The functions of the various elements shown in the figures may be provided through the use of dedicated hardware as well as hardware capable of executing software in association with appropriate software. When provided by a processor, the functions may be provided by a single dedicated processor, by a single shared processor, or by a plurality of individual processors, some of which may be shared. Moreover, explicit use of the term “processor” or “controller” should not be construed to refer exclusively to hardware capable of executing software, and may implicitly include, without limitation, digital signal processor (DSP) hardware, read only memory (ROM) for storing software, random access memory (RAM), and non-volatile storage.

Other hardware, conventional and/or custom, may also be included. Similarly, any switches shown in the figures are conceptual only. Their function may be carried out through the operation of program logic, through dedicated logic, through the interaction of program control and dedicated logic, or even manually, the particular technique being selectable by the implementer as more specifically understood from the context.

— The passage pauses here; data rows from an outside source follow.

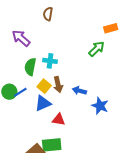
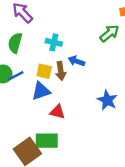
green semicircle: (30, 67) -> (15, 43), moved
yellow square: (44, 86) -> (44, 71), turned -32
blue arrow: (79, 91) -> (76, 61), moved

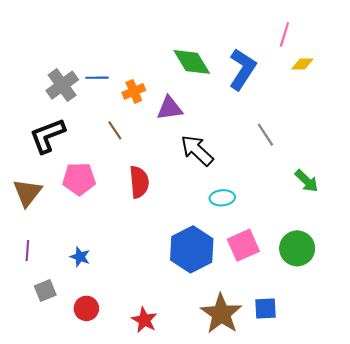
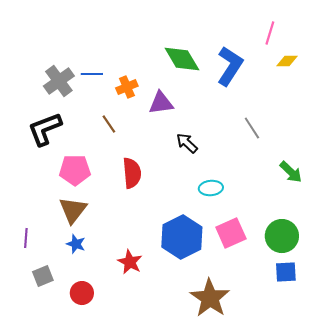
black arrow: (197, 150) -> (187, 143), size x0.7
brown triangle: (27, 193) -> (73, 210), moved
blue square: (265, 308) -> (286, 272), moved
red star: (144, 320) -> (130, 262), moved

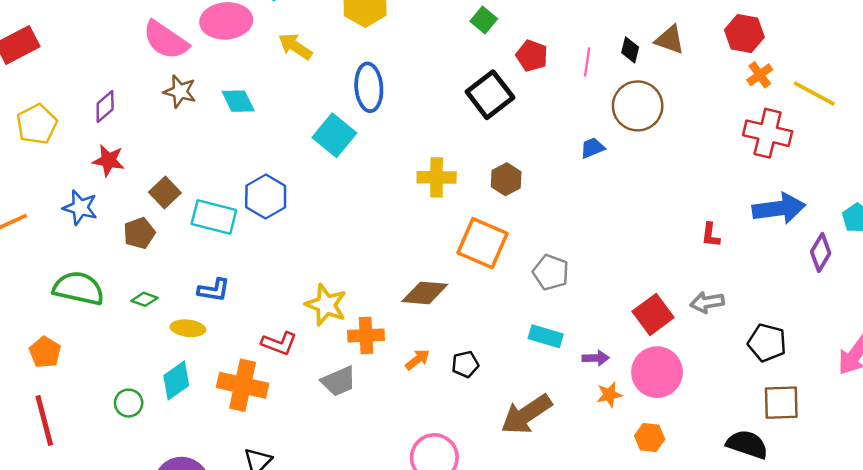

In the claims hereof, any element expressed as a means for performing a specified function is intended to encompass any way of performing that function including, for example, a) a combination of circuit elements that performs that function or b) software in any form, including, therefore, firmware, microcode or the like, combined with appropriate circuitry for executing that software to perform the function. The disclosure as defined by such claims resides in the fact that the functionalities provided by the various recited means are combined and brought together in the manner which the claims call for. It is thus regarded that any means that can provide those functionalities are equivalent to those shown herein.

Claims

1. A method comprising: modifying a gradient of an optimization function using a gradient modification function to obtain a modified gradient; and using the modified gradient in a gradient descent algorithm.

2. The method of claim 1 , wherein the modifying and the using are iterated until a minimum is found.

3. The method of claim 2, further comprising outputting a result corresponding to the minimum.

4. The method of claim 1 , wherein the gradient modification function reduces relatively larger gradient magnitudes more than or as much as relatively smaller gradient magnitudes.

5. The method of claim 1 , wherein the gradient modification function leaves magnitues smaller than a given value unchanged.

6. The method of claim 1 , wherein a plurality of gradients are used and the same gradient modification function is applied to gradients of more than one dimension.

7. A device comprising: memory configured to store program code instructions; and at least one hardware processor configured to execute the program code instructions to: modify a gradient of an optimization function using a gradient modification function to obtain a modified gradient; and use the modified gradient in a gradient descent algorithm.

8. The device of claim 7, wherein the program code instructions further cause the at least one hardware processor to iterate the modify and use until a minimum is found.

9. The device of claim 8, wherein the program code instructions further cause the at least one hardware processor to output a result corresponding to the minimum.

10. The device of claim 7, wherein the gradient modification function reduces relatively larger gradient magnitudes more than or as much as relatively smaller gradient magnitudes.

11. The device of claim 7, wherein the gradient modification function leaves magnitues smaller than a given value unchanged.

12. The device of claim 7, wherein a plurality of gradients are used and the same gradient modification function is applied to gradients of more than one dimension.

13. A non-transitory computer-readable storage medium storing instructions that, when executed, cause at least one hardware processor perform the method of any one of claims 1-6.